2020 has been a brutal year for department stores, with many well-known names filing for bankruptcy. And not shockingly, J.C. Penney (OTC: JCPN.Q) wasn't spared. The long-standing department store chain filed for bankruptcy in May as the coronavirus pandemic killed its profits, as it did for so many retailers.
With waning sales and unhealthy levels of debt, J.C. Penney was actually in big trouble well before the pandemic began. Its most recent profitable year was 2010, and since then, net operating losses have reached about $5 billion.
J.C. Penney's bankruptcy filing wasn't particularly surprising, but what turned heads is that two well-known mall operators -- Simon Property Group (NYSE: SPG) and Brookfield Property Partners (NASDAQ: BPY) -- decided to come to its rescue by buying it out. Simon and Brookfield will own and operate the company going forward, albeit with a lot less debt thanks to that bankruptcy filing and fewer locations.
Some analysts say buying J.C. Penney was a strategic move for Simon and Brookfield, which rely on it as an anchor tenant in many of their malls. But despite a bailout, J.C. Penney's future looks pretty bleak in an age when digital sales are already rendering so many physical retailers obsolete.
Can J.C. Penney survive in the long run?
Near term, J.C. Penney faces some challenges -- namely, that we're not nearly out of the woods with regard to the coronavirus pandemic. While vaccines are on the way, it could be months until they're made available on a widespread level.

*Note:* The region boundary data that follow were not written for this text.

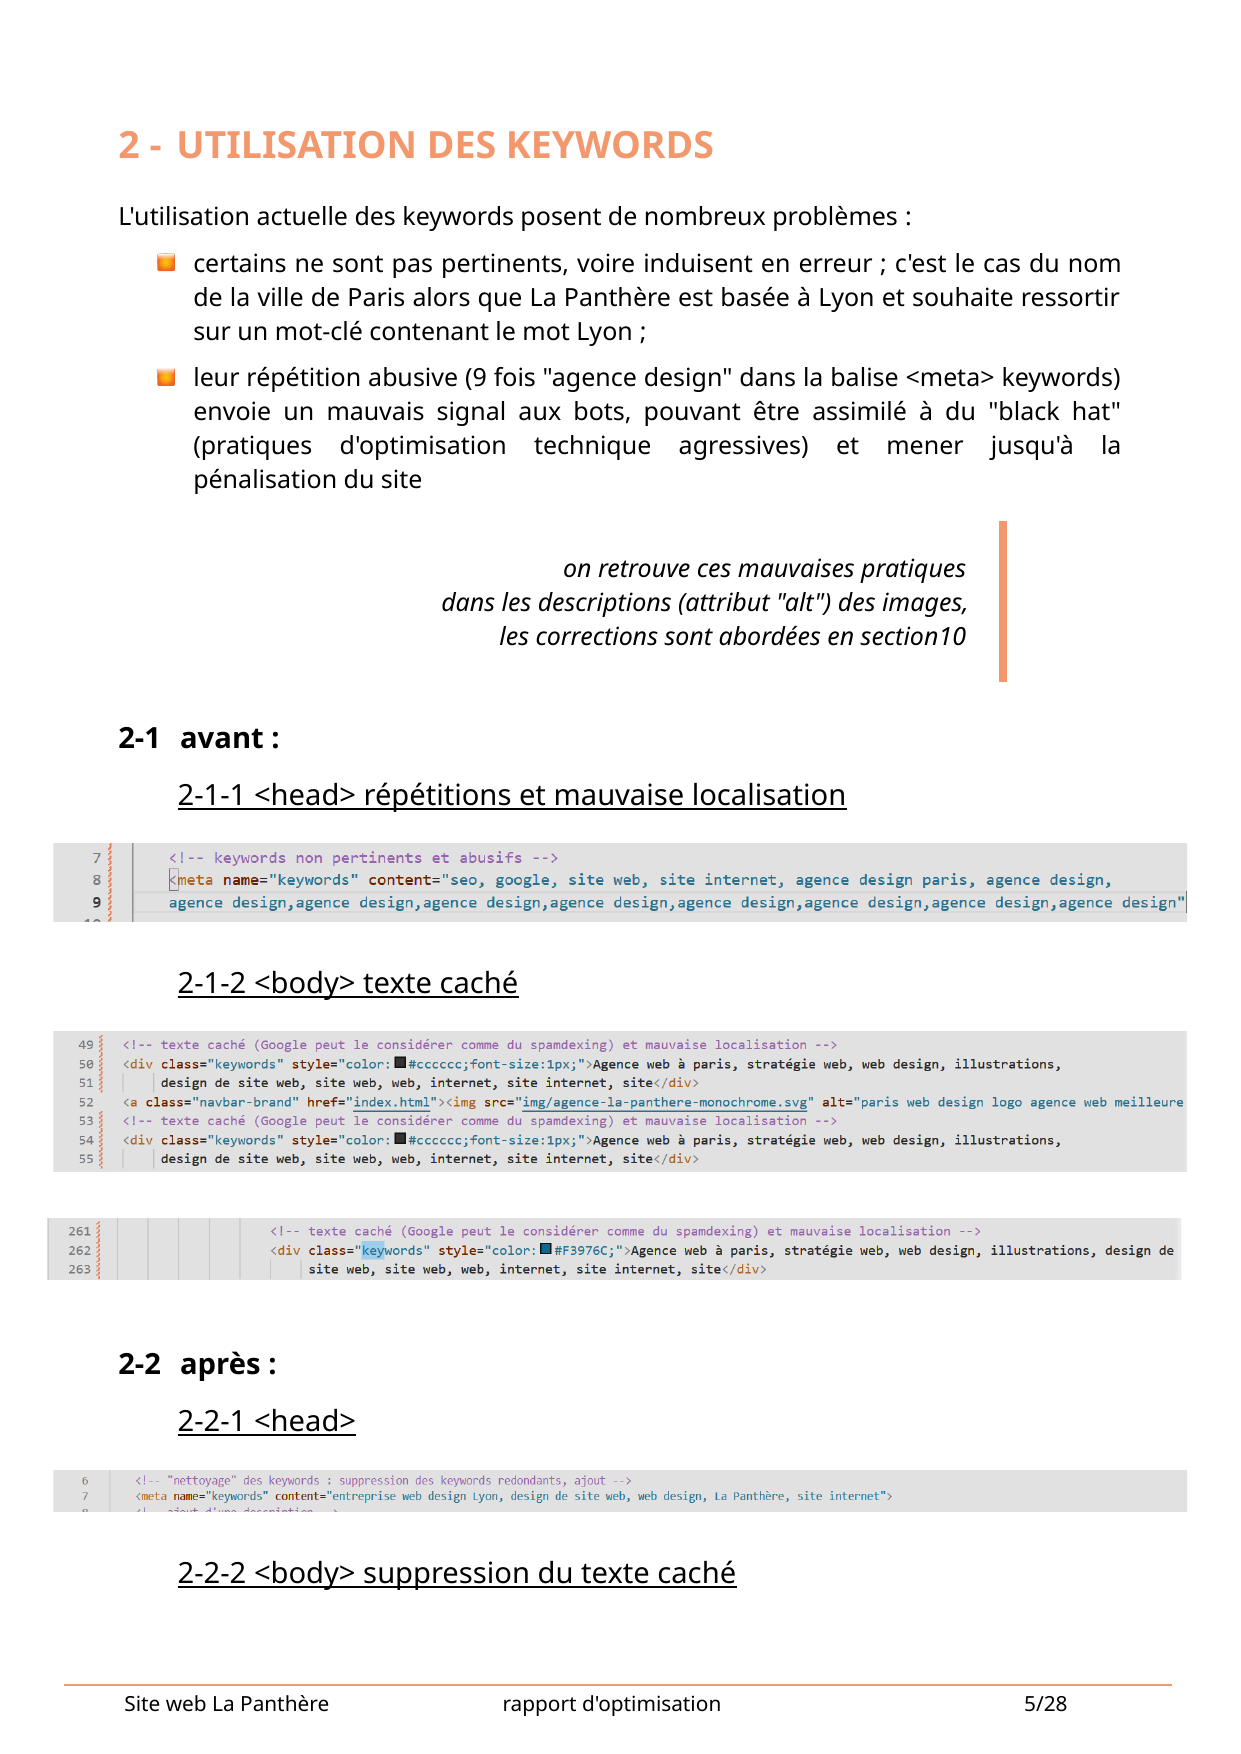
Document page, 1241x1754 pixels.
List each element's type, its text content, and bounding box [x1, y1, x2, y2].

text 2-1-2 <body> texte caché [177, 962, 1122, 1002]
text 2-1-1 <head> répétitions et mauvaise localisation [177, 775, 1122, 814]
list leur répétition abusive (9 fois "agence design" dans la balise <meta> keywords) envoie un mauvais signal aux bots, pouvant être assimilé à du "black hat" (pratiques d'optimisation technique agressives) et mener jusqu'à la pénalisation du site [156, 360, 1122, 496]
text L'utilisation actuelle des keywords posent de nombreux problèmes : [118, 199, 1122, 233]
text 2-2-2 <body> suppression du texte caché [177, 1552, 1122, 1592]
picture [47, 1218, 1182, 1280]
picture [53, 1031, 1188, 1172]
text 2-1 avant : [118, 717, 1122, 757]
picture [53, 843, 1188, 922]
text 2 - UTILISATION DES KEYWORDS [118, 118, 1122, 169]
list certains ne sont pas pertinents, voire induisent en erreur ; c'est le cas du nom de la ville de Paris alors que La Panthère est basée à Lyon et souhaite ressortir sur un mot-clé contenant le mot Lyon ; [156, 245, 1122, 347]
text 2-2 après : [118, 1343, 1122, 1383]
text on retrouve ces mauvaises pratiques dans les descriptions (attribut "alt") des images, les corrections sont abordées en section10 [174, 521, 999, 682]
picture [53, 1470, 1188, 1512]
text 2-2-1 <head> [177, 1401, 1122, 1440]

That could, in turn, result in additional restrictions and closures during the winter months -- a blow J.C. Penney can't afford.
As a nonessential retailer, J.C. Penney can't operate if local lawmakers say otherwise. And given that millions of Americans remain unemployed, discretionary spending is on the downswing, which means that even if stores aren't forced to temporarily shutter, J.C. Penney could still see a decline in traffic and revenue.

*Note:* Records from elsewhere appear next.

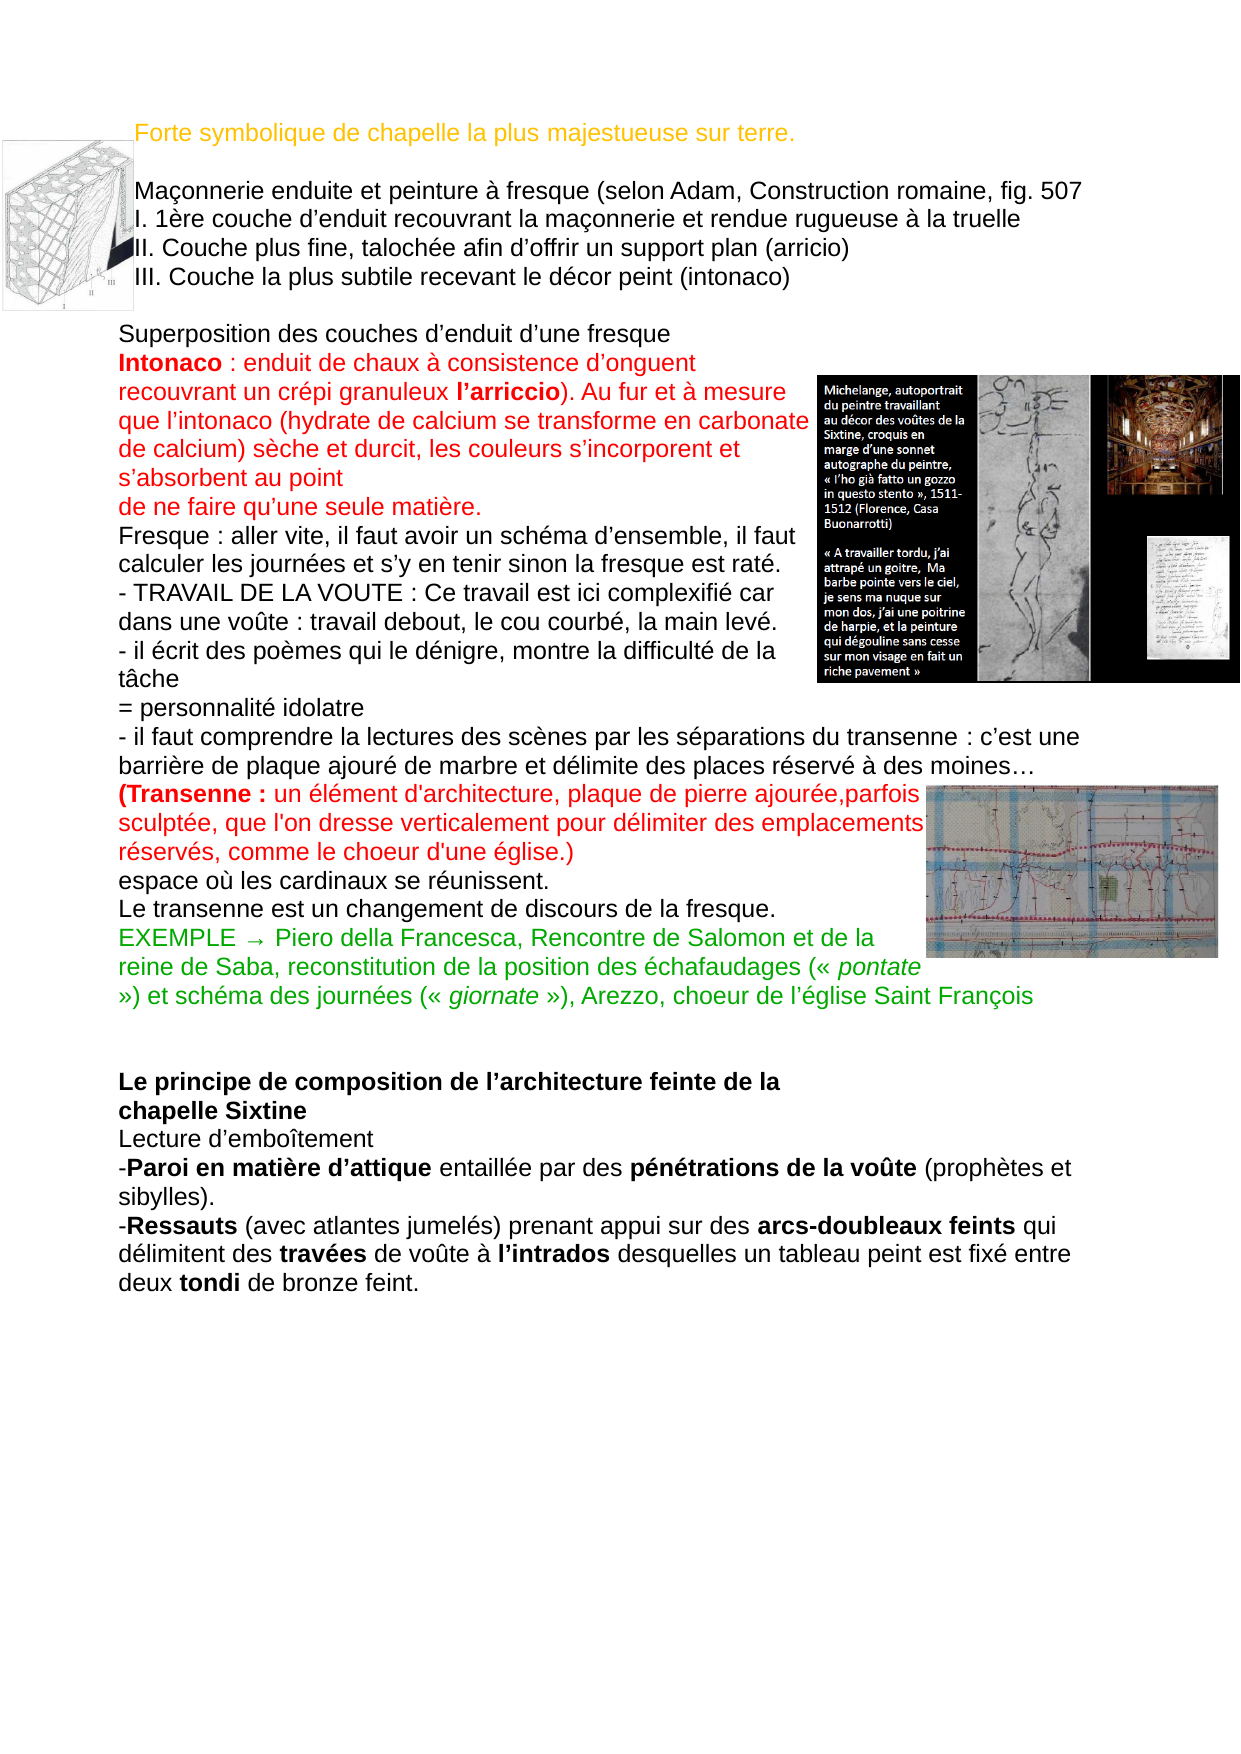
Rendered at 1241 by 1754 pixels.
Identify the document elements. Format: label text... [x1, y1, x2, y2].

text Maçonnerie enduite et peinture à fresque (selon Adam, Construction romaine, fig. 507 [134, 176, 1122, 204]
text chapelle Sixtine [118, 1096, 1122, 1124]
text = personnalité idolatre [118, 693, 1122, 722]
text (Transenne : un élément d'architecture, plaque de pierre ajourée,parfois sculptée, que l'on dresse verticalement pour délimiter des emplacements réservés, comme le choeur d'une église.) [118, 779, 1122, 866]
text I. 1ère couche d’enduit recouvrant la maçonnerie et rendue rugueuse à la truelle [134, 204, 1122, 233]
text Forte symbolique de chapelle la plus majestueuse sur terre. [118, 118, 1122, 147]
picture [1, 139, 134, 311]
text -Ressauts (avec atlantes jumelés) prenant appui sur des arcs-doubleaux feints qui délimitent des travées de voûte à l’intrados desquelles un tableau peint est fixé entre deux tondi de bronze feint. [118, 1211, 1122, 1297]
text EXEMPLE → Piero della Francesca, Rencontre de Salomon et de la reine de Saba, reconstitution de la position des échafaudages (« pontate ») et schéma des journées (« giornate »), Arezzo, choeur de l’église Saint François [118, 923, 1122, 1009]
text Fresque : aller vite, il faut avoir un schéma d’ensemble, il faut calculer les journées et s’y en tenir sinon la fresque est raté. [118, 521, 817, 578]
text - il faut comprendre la lectures des scènes par les séparations du transenne : c’est une barrière de plaque ajouré de marbre et délimite des places réservé à des moines… [118, 722, 1122, 779]
text - il écrit des poèmes qui le dénigre, montre la difficulté de la tâche [118, 636, 1122, 693]
text de ne faire qu’une seule matière. [118, 492, 817, 521]
text III. Couche la plus subtile recevant le décor peint (intonaco) [134, 262, 1122, 291]
text -Paroi en matière d’attique entaillée par des pénétrations de la voûte (prophètes et sibylles). [118, 1153, 1122, 1211]
text Le transenne est un changement de discours de la fresque. [118, 894, 925, 923]
text espace où les cardinaux se réunissent. [118, 866, 925, 894]
text Le principe de composition de l’architecture feinte de la [118, 1067, 1122, 1096]
text - TRAVAIL DE LA VOUTE : Ce travail est ici complexifié car dans une voûte : travail debout, le cou courbé, la main levé. [118, 578, 817, 636]
text Superposition des couches d’enduit d’une fresque [118, 319, 1122, 348]
text Intonaco : enduit de chaux à consistence d’onguent recouvrant un crépi granuleux l’arriccio). Au fur et à mesure que l’intonaco (hydrate de calcium se transforme en carbonate de calcium) sèche et durcit, les couleurs s’incorporent et s’absorbent au point [118, 348, 1122, 492]
text II. Couche plus fine, talochée afin d’offrir un support plan (arricio) [134, 233, 1122, 262]
picture [817, 375, 1240, 683]
text Lecture d’emboîtement [118, 1124, 1122, 1153]
picture [925, 784, 1219, 958]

But even if J.C. Penney manages to survive what's apt to be a sluggish winter for many retailers across the board, it has greater long-term problems. For one thing, its internet presence doesn't rival that of competing department stores like Macy's (NYSE: M) and Nordstrom (NYSE: JWN). While many apparel retailers have seen digital sales pick up since the pandemic began, in 2020, J.C. Penney's online market share declined compared to 2019.

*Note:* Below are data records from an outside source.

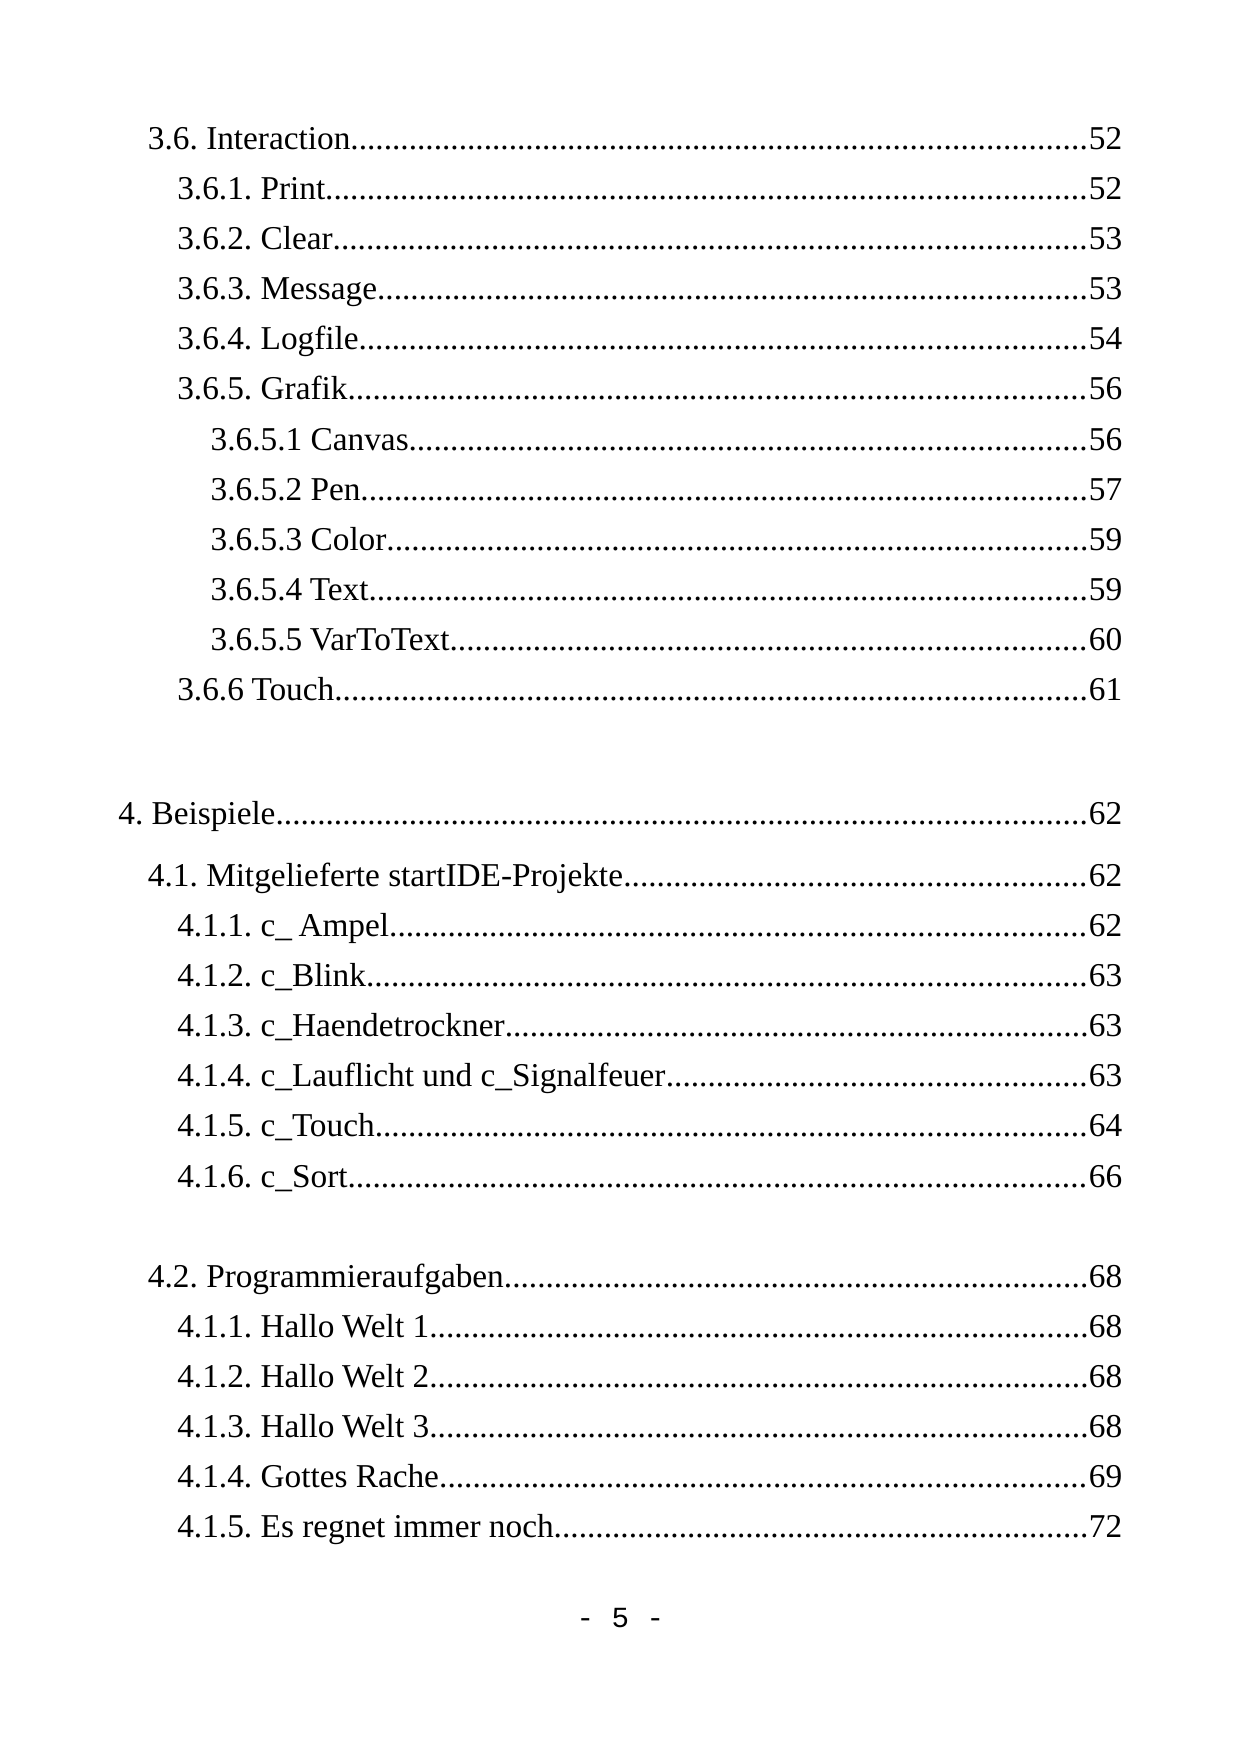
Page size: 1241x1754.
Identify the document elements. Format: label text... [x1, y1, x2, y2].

text 3.6.5.3 Color 59 [177, 519, 1122, 557]
text 4.1.3. c_Haendetrockner 63 [177, 1006, 1122, 1044]
text 3.6.5.2 Pen 57 [177, 469, 1122, 507]
text 4.1.1. c_ Ampel 62 [177, 905, 1122, 944]
text 4.1.5. c_Touch 64 [177, 1106, 1122, 1144]
text 3.6.3. Message 53 [177, 268, 1122, 307]
text 4.1.6. c_Sort 66 [177, 1156, 1122, 1194]
text 3.6.5.4 Text 59 [177, 569, 1122, 607]
text 4.1.2. c_Blink 63 [177, 955, 1122, 994]
text 3.6.5.1 Canvas 56 [177, 419, 1122, 457]
text 3.6.5.5 VarToText 60 [177, 619, 1122, 657]
text 3.6. Interaction 52 [148, 118, 1122, 156]
text 4.1.3. Hallo Welt 3 68 [177, 1406, 1122, 1445]
text 4.1.2. Hallo Welt 2 68 [177, 1356, 1122, 1394]
text 4.1.1. Hallo Welt 1 68 [177, 1306, 1122, 1344]
text 4.1. Mitgelieferte startIDE-Projekte 62 [148, 855, 1122, 893]
text 3.6.6 Touch 61 [177, 669, 1122, 708]
text 4. Beispiele 62 [118, 793, 1122, 832]
text 4.2. Programmieraufgaben 68 [148, 1256, 1122, 1294]
text 3.6.4. Logfile 54 [177, 318, 1122, 357]
text 3.6.1. Print 52 [177, 168, 1122, 207]
text 4.1.4. c_Lauflicht und c_Signalfeuer 63 [177, 1056, 1122, 1094]
text 4.1.5. Es regnet immer noch... 72 [177, 1507, 1122, 1545]
text 3.6.2. Clear 53 [177, 218, 1122, 257]
text 3.6.5. Grafik 56 [177, 369, 1122, 407]
text 4.1.4. Gottes Rache 69 [177, 1456, 1122, 1495]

But J.C. Penney also has many hurdles to overcome in an effort to make itself a more relevant brand and worthwhile stop on the average consumer's mall trip. And right now, it's unclear as to how it can do that. Just recently, Sephora announced it will be abandoning J.C. Penney and teaming up with Kohl's (NYSE: KSS) -- a major J.C. Penney competitor -- instead.
Closing its most notably underperforming stores will help J.C. Penney conserve cash, but the reality is that it needs a rebrand and stronger online presence to thrive in a post-pandemic world. Under Simon and Brookfield's ownership, J.C. Penney may manage to shift in the right direction, but if it doesn't, it could spell disaster -- not just for the department store itself, but the countless malls (and their investors) that rely on it as a viable tenant.